Sexuality is a quality of life issue that is rarely addressed by oncologists, even though cancer and its treatment frequently affect sexuality and intimacy. It is even rarer for sexuality to be addressed for patients with brain tumors. There is a greater likelihood that quality of life will be compromised as cancer treatment and detection improve.1 In this issue of Neuro-Oncology, Surbeck, Herbet, and Duffau evaluated sexuality in 32 patients with diffuse low-grade glioma (DLGG) who underwent surgical resection, an area that has not been previously addressed.2 Although the study was small, more than 50% of patients experienced postoperative sexual changes.
Because brain tumors do not affect sexual organs, health care practitioners might not expect to find sexual dysfunction, nor would they assess for it.3 Sexual dysfunction is characterized by a disturbance in sexual desire and the psychophysiological changes that characterize the sexual response cycle, which can cause marked distress and interpersonal difficulty. Sexual dysfunction is not limited to changes in those organs associated with sexual response. Changes in sexuality may be caused by the tumor itself; for example, men with functioning pituitary adenomas have a high incidence of sexual dysfunction.4 Other causes include the site of cancer, prognosis, treatment, and treatment side effects. Psychological distress associated with the diagnosis and/or treatment side effects and changes in relationships during and after treatment all have a great impact on sexual functioning.5
There is evidence indicating that patients prefer their health care providers to take the lead in inquiring about sexual health.6 It is important to remember that all patients should have the opportunity to discuss sexual matters with their health care professional regardless of age, sexual orientation, marital status, or life circumstances.7 The benefits of discussing sexuality with the patient are numerous and include legitimization of the topic for discussion, demonstration of a desire to treat the entire patient, not just the diseased organ, emphasis of the importance of maintaining normal activities and relationships during and after treatment, and identification of patients at risk for sexual dysfunction after treatment.8,9
A review of the literature shows very few studies on brain tumors and sexual function.10 These studies usually point out which part of the brain affects specific sexual functions. There are some data on sexual dysfunction following other neurologic disorders such as the development of strokes, but they are limited.11
The scale used to measure sexual dysfunction for this study, the French version of the Arizona Sexual Experience Scale (ASEX), is reliable and valid.12 It is a brief 5-item scale assessing the core elements of sexual function.13 Simply asking, “What sexual changes have you noticed since your cancer diagnosis or treatment?” or “How are things going sexually?” can open up the conversation on sexual changes. Then one could address libido, arousal, and orgasm with the patient in detail if they report sexual changes.
In addressing libido, ask if the person still has sexual dreams or fantasies. If the patient's libido is down, it usually affects this too. If the patient is female, inquire about vaginal dryness, which can indicate a lack of female arousal. If the patient male, ask about morning erections as well as erections sufficient for intercourse and his ability to maintain one. For orgasm, ask if this occurs, if it takes longer or happens faster.

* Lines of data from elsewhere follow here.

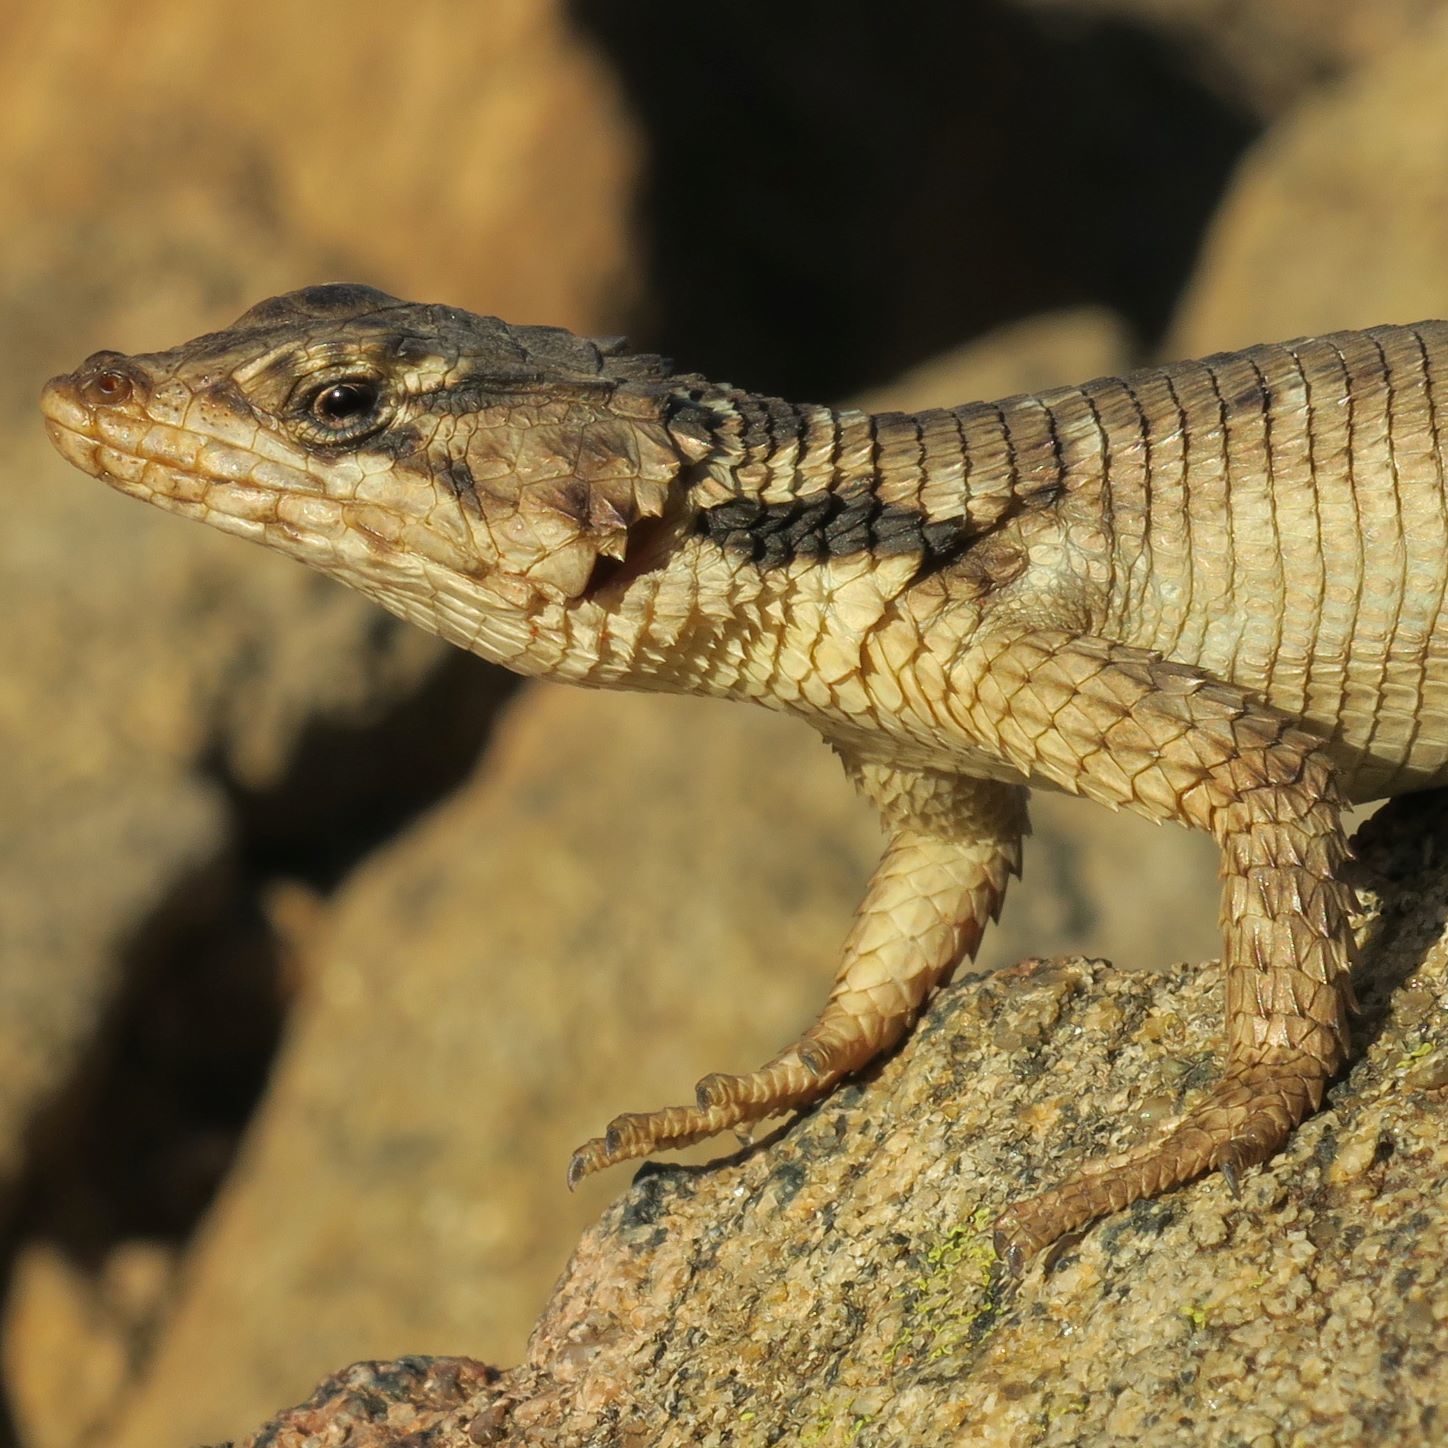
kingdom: Animalia
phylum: Chordata
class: Squamata
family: Cordylidae
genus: Karusasaurus
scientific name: Karusasaurus polyzonus
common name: Karoo girdled lizard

Mention that sometimes women have orgasms with oral or manual sex and not necessarily through penile/vaginal intercourse. Even men with erectile dysfunction can continue to have orgasms with enough stimulation.
Sexual problems may not resolve after several years of disease-free survival, unlike other side effects of cancer and its treatments.14 Interestingly, these authors found specific sexual dysfunctions associated with the part of the brain that contained the glioma, which can add to the body of knowledge on sexuality. They also found that sexual dysfunction was higher among women than men and that both women and men had a high rate of sexual concerns. For most couples, sexual intimacy is an important aspect of couple bonding, which continues to be relevant during illness and into old age, and is associated with its own physical and mental health benefits.
Knowing the high rate of sexual dysfunction in patients following surgical resection of DLGG can alert the surgeon and other health care practitioners to assess these patients for sexual dysfunction. Surbeck et al2 report that awake surgery enables preservation of quality of life. Anyone with comorbid depression, which can cause sexual dysfunction twice that of controls, was excluded.15 According to the World Health Organization,16 the fulfillment of sexual health is tied to the extent to which human rights are respected, protected, and fulfilled. Rights that are critical to sexual health as it pertains to cancer include the right to equality and nondiscrimination, privacy, the highest attainable standard of health (including sexual health), information as well as education, and freedom of opinion and expression.16
Being able to give the patient with DLGG information and education after assessing for sexual dysfunction can improve the patient's quality of life. The focus of the paper by Surbeck et al2 was not on treating sexual dysfunction but on reporting its prevalence in patients with DLGG. Practitioners need to identify their own comfort level with the topic to be able to do a sexual assessment. They need to identify colleagues capable of providing further assistance if required. This paper provides information that shows a high degree of sexual dysfunction in patients with DLGG and can therefore be a starting point for practitioners to acknowledge the sexual side effects of surgery in this patient population. It can improve the patient's quality of life. Clearly, more studies need to be done on patients with brain tumors and how this affects their sexuality.